··· EXTRAIT DU TEXTE ···

Texte 4 : Règles sur le commerce des esclaves en général et des nègres en particulier (1698)

Demande

On demande si, en sûreté de conscience, on peut vendre des Nègres ?

Ceux qui en font scrupule disent qu’il y a de l’inhumanité d’acheter et de vendre des hommes.

Que n’étant pas permis d’acheter une chose que l’on sait être dérobée, on ne peut acheter les Nègres, parce qu’ils sont pris et enlevés de force, c’est un vol usité parmi eux, ils se dérobent réciproquement. Cela est public et par conséquent il n’est pas licite d’entrer dans ce commerce avec eux.

-1e Ceux qui sont d’un sentiment contraire disent que c’est un grand avantage pour ces pauvres malheureux ; parce qu’étant portés dans un pays chrétien, ils y sont instruits et baptisés, à quoi ils n’ont aucune répugnance, mais au contraire on trouve encore une admirable disposition : et il y en a plusieurs qui demandent instamment le baptême, lorsqu’ils sont parmi nous pour être délivrés du diable , dont ils assurent qu’ils sont maltraités et battus ; ils seraient privés de ce bonheur dans leur pays, qui est tout idolâtrie, et où il n’y a pas de missionnaires catholiques.

-2e Tous les princes chrétiens permettent à leurs sujets de faire commerce.

-3e Les Espagnols et les Portugais, qui se piquent d’être les meilleurs catholiques du monde, sont ceux qui en font le plus grand commerce.

-4e Notre Roi Très Chrétien ne fait point de difficulté d’acheter des esclaves turcs, quoiqu’il y en ait très peu qui embrassent le christianisme.

-5e Les Nègres sont ordinairement mieux nourris, habillés et soignés dans leurs maladies chez les chrétiens que chez eux.

-6e Le roi des pays où ils naissent souffre ce commerce. Il permet aux chrétiens de faire battre le tambour, pour avertir tous ceux qui ont des esclaves à vendre, qu’un tel jour il se présentera des marchands pour les acheter.

 

Réponse

Le Conseil de Conscience soussigné estime qu’avant de répondre, il faut établir quelques principes qui pourront servir à rendre la résolution qu’on demande plus facile, et en même temps plus intelligible.

La servitude n’est point de droit naturel : l’homme au contraire est né libre ; mais elle a été introduite par le Droit des Gens […] [suivent des exemples bibliques, tirés ensuite du droit canon, du droit civil antique et byzantin]

Le Droit divin et humain permettent les esclaves ; d’où il s’ensuit qu’on peut les vendre, les acheter, les changer comme les autres biens dont on est légitime possesseur.

··· EXTRAITS DU RELEVÉ ···

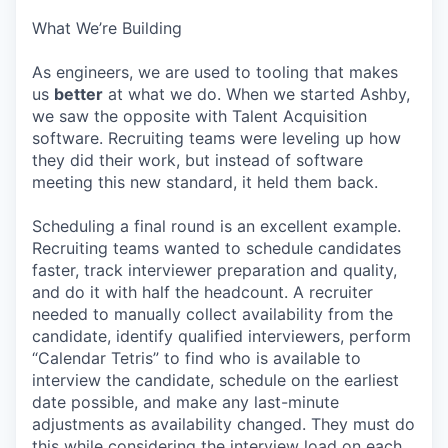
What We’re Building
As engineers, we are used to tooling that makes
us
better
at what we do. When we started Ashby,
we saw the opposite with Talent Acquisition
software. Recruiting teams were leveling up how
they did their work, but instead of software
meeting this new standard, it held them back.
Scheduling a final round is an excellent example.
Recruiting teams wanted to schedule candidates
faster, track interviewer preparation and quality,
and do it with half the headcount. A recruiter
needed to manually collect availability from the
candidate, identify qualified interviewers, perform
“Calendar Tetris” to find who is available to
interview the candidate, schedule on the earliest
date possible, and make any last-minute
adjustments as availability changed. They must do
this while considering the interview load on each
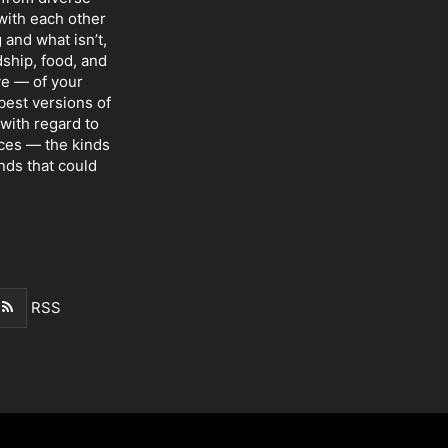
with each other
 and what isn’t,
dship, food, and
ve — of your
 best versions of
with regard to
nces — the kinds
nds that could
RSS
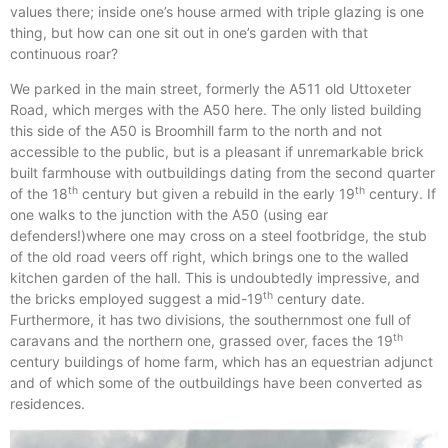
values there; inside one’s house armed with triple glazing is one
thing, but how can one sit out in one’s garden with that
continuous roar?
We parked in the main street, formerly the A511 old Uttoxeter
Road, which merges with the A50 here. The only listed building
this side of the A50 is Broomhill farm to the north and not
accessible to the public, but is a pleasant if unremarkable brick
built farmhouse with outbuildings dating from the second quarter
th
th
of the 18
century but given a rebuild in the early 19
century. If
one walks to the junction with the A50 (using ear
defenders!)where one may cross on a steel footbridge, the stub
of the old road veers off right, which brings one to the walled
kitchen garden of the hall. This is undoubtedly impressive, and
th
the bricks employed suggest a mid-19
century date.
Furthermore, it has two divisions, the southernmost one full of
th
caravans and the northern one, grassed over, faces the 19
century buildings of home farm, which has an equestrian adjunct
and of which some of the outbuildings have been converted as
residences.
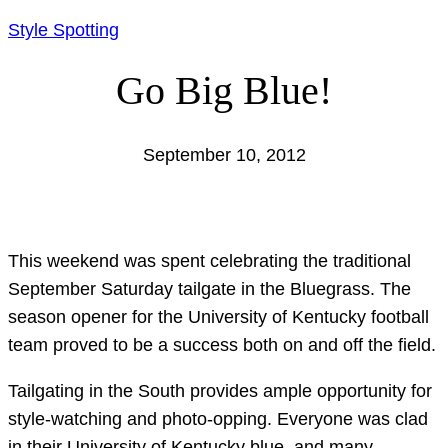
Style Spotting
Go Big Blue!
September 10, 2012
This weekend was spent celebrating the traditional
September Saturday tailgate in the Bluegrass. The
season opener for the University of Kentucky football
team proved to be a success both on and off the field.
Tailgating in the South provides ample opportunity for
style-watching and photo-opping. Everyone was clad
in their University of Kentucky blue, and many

···
··· EXTRAITS DU RELEVÉ ···

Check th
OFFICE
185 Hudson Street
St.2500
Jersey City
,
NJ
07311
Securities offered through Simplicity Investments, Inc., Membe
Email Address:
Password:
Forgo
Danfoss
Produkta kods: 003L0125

···

CONSIGNES DE L'EXERCICE:
**A.** Recopiez fidèlement le passage du texte sur le commerce des esclaves : commencez aux mots « Texte 4 : Règles » et arrêtez-vous après les mots « vendre des Nègres ? ».
**B.** Pour chacune des affirmations suivantes, indiquez par oui ou par non si elle est conforme au texte sur le commerce des esclaves, puis citez les mots du texte qui le montrent. (i) La servitude y est présentée comme étant de droit naturel. (ii) Le texte désigne les Espagnols et les Portugais comme ceux qui font le plus grand commerce de Nègres. (iii) Le roi des pays où naissent les Nègres interdit ce commerce.

CORRIGÉ DES CONSIGNES:
**A.**
Texte 4 : Règles sur le commerce des esclaves en général et des nègres en particulier (1698)

Demande

On demande si, en sûreté de conscience, on peut vendre des Nègres ?

**B.**
(i) Non : « La servitude n’est point de droit naturel : l’homme au contraire est né libre ».
(ii) Oui : « Les Espagnols et les Portugais, qui se piquent d’être les meilleurs catholiques du monde, sont ceux qui en font le plus grand commerce. »
(iii) Non : « Le roi des pays où ils naissent souffre ce commerce. »